---------- Exercise input

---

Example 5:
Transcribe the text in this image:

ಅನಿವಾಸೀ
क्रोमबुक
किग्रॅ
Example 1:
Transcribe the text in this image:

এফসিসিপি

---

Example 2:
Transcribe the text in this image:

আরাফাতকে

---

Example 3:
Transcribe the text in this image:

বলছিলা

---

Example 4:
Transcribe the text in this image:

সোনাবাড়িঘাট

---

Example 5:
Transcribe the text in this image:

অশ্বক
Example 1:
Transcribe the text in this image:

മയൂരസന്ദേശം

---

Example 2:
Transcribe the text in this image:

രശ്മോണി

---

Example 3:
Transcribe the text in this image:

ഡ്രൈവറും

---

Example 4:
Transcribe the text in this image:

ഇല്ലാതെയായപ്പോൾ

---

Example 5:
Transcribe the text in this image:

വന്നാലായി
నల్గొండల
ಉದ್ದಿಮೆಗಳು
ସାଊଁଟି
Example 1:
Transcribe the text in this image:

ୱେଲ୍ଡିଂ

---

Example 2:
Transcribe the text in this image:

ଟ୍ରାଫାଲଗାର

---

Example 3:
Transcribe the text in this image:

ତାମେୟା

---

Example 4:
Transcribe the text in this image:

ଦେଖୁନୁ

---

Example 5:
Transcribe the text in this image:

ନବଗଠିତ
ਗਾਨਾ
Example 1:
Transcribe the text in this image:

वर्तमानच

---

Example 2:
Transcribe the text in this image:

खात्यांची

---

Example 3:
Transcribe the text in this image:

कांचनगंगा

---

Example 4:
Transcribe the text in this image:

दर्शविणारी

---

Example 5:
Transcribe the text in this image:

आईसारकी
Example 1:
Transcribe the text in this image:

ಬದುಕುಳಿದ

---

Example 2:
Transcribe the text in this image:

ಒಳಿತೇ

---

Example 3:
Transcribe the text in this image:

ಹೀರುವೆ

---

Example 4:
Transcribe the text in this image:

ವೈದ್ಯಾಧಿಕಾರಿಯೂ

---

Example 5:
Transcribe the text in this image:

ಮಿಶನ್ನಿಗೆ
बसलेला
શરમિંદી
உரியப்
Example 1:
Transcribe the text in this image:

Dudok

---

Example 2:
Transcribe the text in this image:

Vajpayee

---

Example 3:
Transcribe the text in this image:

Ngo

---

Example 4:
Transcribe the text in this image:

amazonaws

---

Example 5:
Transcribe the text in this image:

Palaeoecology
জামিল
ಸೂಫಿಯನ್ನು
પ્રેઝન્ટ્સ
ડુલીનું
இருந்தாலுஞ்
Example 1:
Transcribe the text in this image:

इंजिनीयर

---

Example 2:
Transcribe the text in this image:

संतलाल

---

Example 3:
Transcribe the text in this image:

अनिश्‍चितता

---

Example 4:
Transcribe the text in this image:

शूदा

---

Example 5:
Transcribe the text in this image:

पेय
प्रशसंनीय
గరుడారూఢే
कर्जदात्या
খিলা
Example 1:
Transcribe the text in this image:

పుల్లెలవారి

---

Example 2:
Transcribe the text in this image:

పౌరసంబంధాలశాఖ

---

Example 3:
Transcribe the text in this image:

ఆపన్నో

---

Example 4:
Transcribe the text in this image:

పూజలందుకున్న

--------------------

▶ _What to produce_: When you reach the end of the records, set them all down again exactly.

▶ _Answer space_:
---

Example 5:
Transcribe the text in this image:

ಅನಿವಾಸೀ
क्रोमबुक
किग्रॅ
Example 1:
Transcribe the text in this image:

এফসিসিপি

---

Example 2:
Transcribe the text in this image:

আরাফাতকে

---

Example 3:
Transcribe the text in this image:

বলছিলা

---

Example 4:
Transcribe the text in this image:

সোনাবাড়িঘাট

---

Example 5:
Transcribe the text in this image:

অশ্বক
Example 1:
Transcribe the text in this image:

മയൂരസന്ദേശം

---

Example 2:
Transcribe the text in this image:

രശ്മോണി

---

Example 3:
Transcribe the text in this image:

ഡ്രൈവറും

---

Example 4:
Transcribe the text in this image:

ഇല്ലാതെയായപ്പോൾ

---

Example 5:
Transcribe the text in this image:

വന്നാലായി
నల్గొండల
ಉದ್ದಿಮೆಗಳು
ସାଊଁଟି
Example 1:
Transcribe the text in this image:

ୱେଲ୍ଡିଂ

---

Example 2:
Transcribe the text in this image:

ଟ୍ରାଫାଲଗାର

---

Example 3:
Transcribe the text in this image:

ତାମେୟା

---

Example 4:
Transcribe the text in this image:

ଦେଖୁନୁ

---

Example 5:
Transcribe the text in this image:

ନବଗଠିତ
ਗਾਨਾ
Example 1:
Transcribe the text in this image:

वर्तमानच

---

Example 2:
Transcribe the text in this image:

खात्यांची

---

Example 3:
Transcribe the text in this image:

कांचनगंगा

---

Example 4:
Transcribe the text in this image:

दर्शविणारी

---

Example 5:
Transcribe the text in this image:

आईसारकी
Example 1:
Transcribe the text in this image:

ಬದುಕುಳಿದ

---

Example 2:
Transcribe the text in this image:

ಒಳಿತೇ

---

Example 3:
Transcribe the text in this image:

ಹೀರುವೆ

---

Example 4:
Transcribe the text in this image:

ವೈದ್ಯಾಧಿಕಾರಿಯೂ

---

Example 5:
Transcribe the text in this image:

ಮಿಶನ್ನಿಗೆ
बसलेला
શરમિંદી
உரியப்
Example 1:
Transcribe the text in this image:

Dudok

---

Example 2:
Transcribe the text in this image:

Vajpayee

---

Example 3:
Transcribe the text in this image:

Ngo

---

Example 4:
Transcribe the text in this image:

amazonaws

---

Example 5:
Transcribe the text in this image:

Palaeoecology
জামিল
ಸೂಫಿಯನ್ನು
પ્રેઝન્ટ્સ
ડુલીનું
இருந்தாலுஞ்
Example 1:
Transcribe the text in this image:

इंजिनीयर

---

Example 2:
Transcribe the text in this image:

संतलाल

---

Example 3:
Transcribe the text in this image:

अनिश्‍चितता

---

Example 4:
Transcribe the text in this image:

शूदा

---

Example 5:
Transcribe the text in this image:

पेय
प्रशसंनीय
గరుడారూఢే
कर्जदात्या
খিলা
Example 1:
Transcribe the text in this image:

పుల్లెలవారి

---

Example 2:
Transcribe the text in this image:

పౌరసంబంధాలశాఖ

---

Example 3:
Transcribe the text in this image:

ఆపన్నో

---

Example 4:
Transcribe the text in this image:

పూజలందుకున్న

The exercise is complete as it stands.